As I continue with the internship in pastoral ministry I find that something interesting is occurring, connections between my personal life, my pastoral work, and my professional life as an aging teacher are forming almost faster than I can track or take time to consider.
I write more specific reports for my supervisors on another page, but then I come here to record more general thought in an attempt to see a bigger picture. The work of Elisabeth Kubler-Ross (On Death and Dying) was the common thread this week.
One of the reading assignments for my 9th grade students this week was an interview with Dr. Kubler-Ross on coping with terminal diseases in children, and how ‘unfinished business’ must be taken care of to forestall more serious problems when it is too late to communicate because a death has intervened. I explained to my students that the classic stages of death and dying as described by Kubler-Ross in her landmark book could be expanded to any loss situation. I had almost forgotten a counselor once told me that it did not take a death to grieve; one could grieve a future that suddenly was lost for some unexpected reason.
I know I grieved when I was honest enough to admit that I was not meant to be a career officer in the Marine Corps and I think I went through every stage. Twenty-seven years removed, some things still hurt about leaving the Corps but losing one life allowed me to live others I never envisioned. I grieved other sudden changes in family life that meant a future was forever changed, and a particular vision of that future was lost. Each school I worked at, and then moved away from, was a time for celebration, but grieving too. In every instance I think I would have to admit that I went through denial, anger, bargaining, depression, and acceptance to some degree or another. The essence of Kubler-Ross’ work is that we all go through these stages to a greater or lesser extent, and if we know this, the stages are a little easier to handle.
After a person I visited in ministry a short time ago died (we think) of a drug overdose, and after visiting people who are in wheelchairs living a future I am sure they never envisioned earlier in their lives, I suddenly saw some connections.

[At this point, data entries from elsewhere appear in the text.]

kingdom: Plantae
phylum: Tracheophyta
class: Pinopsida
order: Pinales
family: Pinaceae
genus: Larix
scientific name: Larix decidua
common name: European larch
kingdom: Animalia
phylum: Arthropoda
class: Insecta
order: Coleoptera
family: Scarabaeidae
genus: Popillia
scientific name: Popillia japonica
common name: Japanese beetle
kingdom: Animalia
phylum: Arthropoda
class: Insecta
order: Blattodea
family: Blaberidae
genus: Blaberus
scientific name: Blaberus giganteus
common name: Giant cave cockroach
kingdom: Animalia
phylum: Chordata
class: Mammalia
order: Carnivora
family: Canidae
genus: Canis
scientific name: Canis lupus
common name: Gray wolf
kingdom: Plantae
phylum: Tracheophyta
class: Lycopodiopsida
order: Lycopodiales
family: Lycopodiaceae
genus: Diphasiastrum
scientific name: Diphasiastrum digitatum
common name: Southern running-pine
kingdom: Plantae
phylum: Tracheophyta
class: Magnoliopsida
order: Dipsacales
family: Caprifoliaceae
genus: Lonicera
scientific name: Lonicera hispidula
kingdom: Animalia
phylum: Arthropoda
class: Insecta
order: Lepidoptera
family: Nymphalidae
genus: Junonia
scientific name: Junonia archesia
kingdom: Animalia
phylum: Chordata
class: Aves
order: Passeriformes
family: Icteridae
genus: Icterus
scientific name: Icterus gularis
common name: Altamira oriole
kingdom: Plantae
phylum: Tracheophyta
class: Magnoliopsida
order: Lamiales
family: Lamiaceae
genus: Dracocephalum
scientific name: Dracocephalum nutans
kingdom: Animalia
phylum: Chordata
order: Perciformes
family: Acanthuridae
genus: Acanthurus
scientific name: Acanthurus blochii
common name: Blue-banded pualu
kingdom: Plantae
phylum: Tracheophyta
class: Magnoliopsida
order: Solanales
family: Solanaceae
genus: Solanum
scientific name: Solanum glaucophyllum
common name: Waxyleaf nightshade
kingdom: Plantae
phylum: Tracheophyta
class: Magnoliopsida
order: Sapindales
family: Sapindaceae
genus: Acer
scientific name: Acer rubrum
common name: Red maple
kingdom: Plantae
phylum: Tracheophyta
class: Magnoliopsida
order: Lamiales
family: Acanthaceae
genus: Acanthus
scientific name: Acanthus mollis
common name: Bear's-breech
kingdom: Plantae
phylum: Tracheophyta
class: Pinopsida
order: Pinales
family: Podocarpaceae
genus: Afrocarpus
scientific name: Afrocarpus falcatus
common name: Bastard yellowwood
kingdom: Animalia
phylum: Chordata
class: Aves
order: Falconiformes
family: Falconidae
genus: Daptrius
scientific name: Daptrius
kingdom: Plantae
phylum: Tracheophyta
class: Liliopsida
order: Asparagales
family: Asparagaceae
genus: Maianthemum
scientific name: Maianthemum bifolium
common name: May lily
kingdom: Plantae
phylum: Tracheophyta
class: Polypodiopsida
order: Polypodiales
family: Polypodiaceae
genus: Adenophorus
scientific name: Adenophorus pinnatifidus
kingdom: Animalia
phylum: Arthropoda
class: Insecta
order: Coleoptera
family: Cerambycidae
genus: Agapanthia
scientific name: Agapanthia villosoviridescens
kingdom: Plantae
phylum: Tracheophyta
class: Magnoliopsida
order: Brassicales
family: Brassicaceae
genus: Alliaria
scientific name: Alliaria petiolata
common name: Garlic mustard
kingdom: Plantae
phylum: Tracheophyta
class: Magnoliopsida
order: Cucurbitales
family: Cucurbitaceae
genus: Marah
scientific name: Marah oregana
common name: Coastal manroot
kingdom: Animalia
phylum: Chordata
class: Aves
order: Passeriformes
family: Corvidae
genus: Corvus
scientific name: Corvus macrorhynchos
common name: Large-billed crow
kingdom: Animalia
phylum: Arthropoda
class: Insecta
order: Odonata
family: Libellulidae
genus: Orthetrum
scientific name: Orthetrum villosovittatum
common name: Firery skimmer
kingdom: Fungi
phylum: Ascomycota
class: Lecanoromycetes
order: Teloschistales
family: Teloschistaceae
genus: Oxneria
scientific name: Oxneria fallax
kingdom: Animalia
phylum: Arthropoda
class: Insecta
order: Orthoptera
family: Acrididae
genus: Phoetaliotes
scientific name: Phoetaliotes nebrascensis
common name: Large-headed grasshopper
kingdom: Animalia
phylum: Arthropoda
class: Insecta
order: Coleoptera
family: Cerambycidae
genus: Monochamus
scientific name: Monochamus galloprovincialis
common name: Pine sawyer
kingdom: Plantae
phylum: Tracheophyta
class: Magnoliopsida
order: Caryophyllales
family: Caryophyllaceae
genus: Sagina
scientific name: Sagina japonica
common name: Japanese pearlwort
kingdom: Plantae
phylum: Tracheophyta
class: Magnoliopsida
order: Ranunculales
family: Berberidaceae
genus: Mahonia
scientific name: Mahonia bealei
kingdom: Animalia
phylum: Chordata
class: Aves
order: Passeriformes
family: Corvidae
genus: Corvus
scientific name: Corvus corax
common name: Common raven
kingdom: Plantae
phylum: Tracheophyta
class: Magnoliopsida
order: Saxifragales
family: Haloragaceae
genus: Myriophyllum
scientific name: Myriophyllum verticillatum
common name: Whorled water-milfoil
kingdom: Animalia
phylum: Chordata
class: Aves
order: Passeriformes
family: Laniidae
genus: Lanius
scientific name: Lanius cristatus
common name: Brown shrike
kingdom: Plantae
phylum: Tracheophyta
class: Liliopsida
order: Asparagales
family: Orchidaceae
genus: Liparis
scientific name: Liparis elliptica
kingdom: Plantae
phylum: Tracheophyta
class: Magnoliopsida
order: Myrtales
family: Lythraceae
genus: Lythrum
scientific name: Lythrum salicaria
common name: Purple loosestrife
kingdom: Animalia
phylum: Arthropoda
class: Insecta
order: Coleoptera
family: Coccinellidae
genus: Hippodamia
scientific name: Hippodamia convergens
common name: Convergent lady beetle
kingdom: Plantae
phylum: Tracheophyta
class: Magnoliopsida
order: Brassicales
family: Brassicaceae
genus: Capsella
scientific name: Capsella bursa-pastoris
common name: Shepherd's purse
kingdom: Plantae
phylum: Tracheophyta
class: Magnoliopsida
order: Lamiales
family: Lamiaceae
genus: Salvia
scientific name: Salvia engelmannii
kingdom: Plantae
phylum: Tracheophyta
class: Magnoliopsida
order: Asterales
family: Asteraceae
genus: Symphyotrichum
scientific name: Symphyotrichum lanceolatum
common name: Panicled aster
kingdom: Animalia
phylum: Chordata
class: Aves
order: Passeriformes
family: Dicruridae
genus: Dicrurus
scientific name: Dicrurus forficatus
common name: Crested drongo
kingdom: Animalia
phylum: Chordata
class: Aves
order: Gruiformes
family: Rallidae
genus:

I think I am working through these stages of loss in my teaching career. This career will end in two years. I would like to go longer but I will not extend my career if I do not have enough left to give. I have been in denial, and anger, that I am at the stage of a career where I have less value than a newer, cheaper, and probably easier to work with, teacher. I want to get to the acceptance stage as soon as possible because then, no matter how long I continue to teach, it will be easier to let go when the time comes.
In looking at the past in terms of being a teacher, I have also had to look at the future. I devoted many years to getting a degree, and trying to answer a perceived call, to shape myself into a person better able to help my local church community. Lately I have been trying to come to terms with the fact such a future is unlikely. I had hoped to build a bridge from the end of a teaching career into another kind of service in my community, and for reasons I do not really understand, I do not think that is going to happen. And so I have to mourn a future I wanted, one that is not going to happen. I am actually farther ahead in this process than I am in the teaching although I am not sure why, probably because of all the years invested in teaching.
Twenty-eight years ago I came to the decision that I was not meant to serve a lifetime in the Marine Corps and I tried to let go. I embraced another career of serving, one I was much more suited for although I could not see it then.
Here is to hoping that history repeats itself. It will be easier to let go of teaching, when that time comes, if I can believe there are still other ways to serve. If such service is not local, I think I can do that. Perhaps I am promised other sheep, in other pastures, to use a very old, and yet serviceable, metaphor.